# Question for Those Who Regularly Use Multi Sliders (i.e. JLC FaderMaster, etc)



## PaulieDC (Feb 12, 2019)

A fuzzy area I'm trying to understand is using a FaderMaster or even faders that might be built into your keyboard controller, and the question(s) I have sort of come in succession: first, as you compose, what different functions do you assign to them? I saw JunkieXL's desk in a vid and he had 4 or 5 faders on a FaderMaster marked with tape. What are some of the functions that people are using when recording parts? For instance, the most obvious I think is Expression which I think is CC11 (and I do understand the difference between that and volume, lol). SO, when I bring up Berlin Inspire, the MOD wheel does control expression (I THINK) because I see the onscreen circle respond to the Mod wheel and I hear the instrument change volume and timbre.
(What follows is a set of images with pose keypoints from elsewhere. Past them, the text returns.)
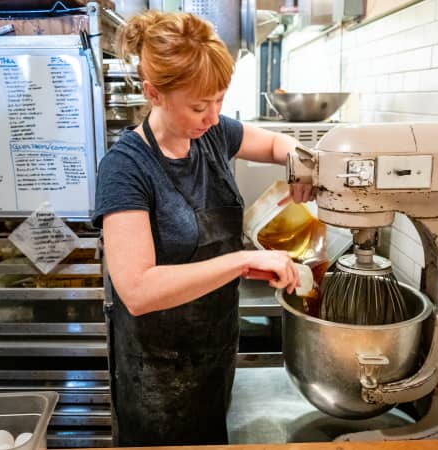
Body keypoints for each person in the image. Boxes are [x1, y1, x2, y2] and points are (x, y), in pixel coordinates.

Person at [92, 10, 313, 446]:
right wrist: (241, 260)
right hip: (155, 369)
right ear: (154, 93)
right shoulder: (125, 169)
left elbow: (272, 142)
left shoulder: (211, 136)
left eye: (219, 100)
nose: (213, 116)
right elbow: (136, 290)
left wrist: (300, 162)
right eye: (198, 105)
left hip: (213, 347)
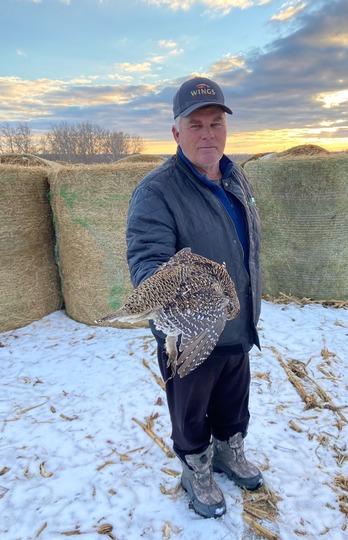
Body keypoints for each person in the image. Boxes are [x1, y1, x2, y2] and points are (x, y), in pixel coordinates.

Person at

Is that CC11, Expression? And if so but you have a fader type controller, does that mean you move CC11 to a fader on there and not use the mod wheel? I like that concept, having modifiers via CC commands being assigned to faders, and I'd like to get in that way f recording now before I form bad habits, so that's why I'm curious what are all the different things y'all assign, for those who do that now. Thanks!


----------



## Bear Market (Feb 12, 2019)

Modwheel controls cc1, which in most orchestral sample libraries crossfades between velocity layers. Expression (cc11), like you said, is basically a subset of volume (cc7) and hence only controls volume and not timbre/intensity/velocity.

I use both cc7, 11, and 1 on my fader controller. cc7 mostly to balance patches or libraries and cc11 mostly to "enhance" the modulation.

I also frequently use vibrato, attack, release, and several other ccs on the fader controller. I have also mapped certain ccs to the different mics/mixes in sample libraries enabling me to adjust the mic levels on the fly without opening Kontakt.


----------



## PaulieDC (Feb 12, 2019)

Oh, THAT'S what's happening with the mod wheel. Duh, that makes sense. Great answer, thank you! Those three make sense to me (1,7,11) to control with a fader. And I didn't even think about mic levels, I have all Diamond & Platinum EW libraries and I have been playing around with multiple mics to learn what it all sounds like... with a MOUSE. The faders would be perfect for that, I've got 8 on my M-Audio controller. I know this was an elementary post but you opened a huge door, THANKS.


----------



## Divico (Feb 15, 2019)

very good question. I was thinking about this myself since i mostly use just 2 faders and want to assign the rest of my controlers. Unfortunately my setup doesnt have the man power to load more than one mic position, so this application is not for me.


----------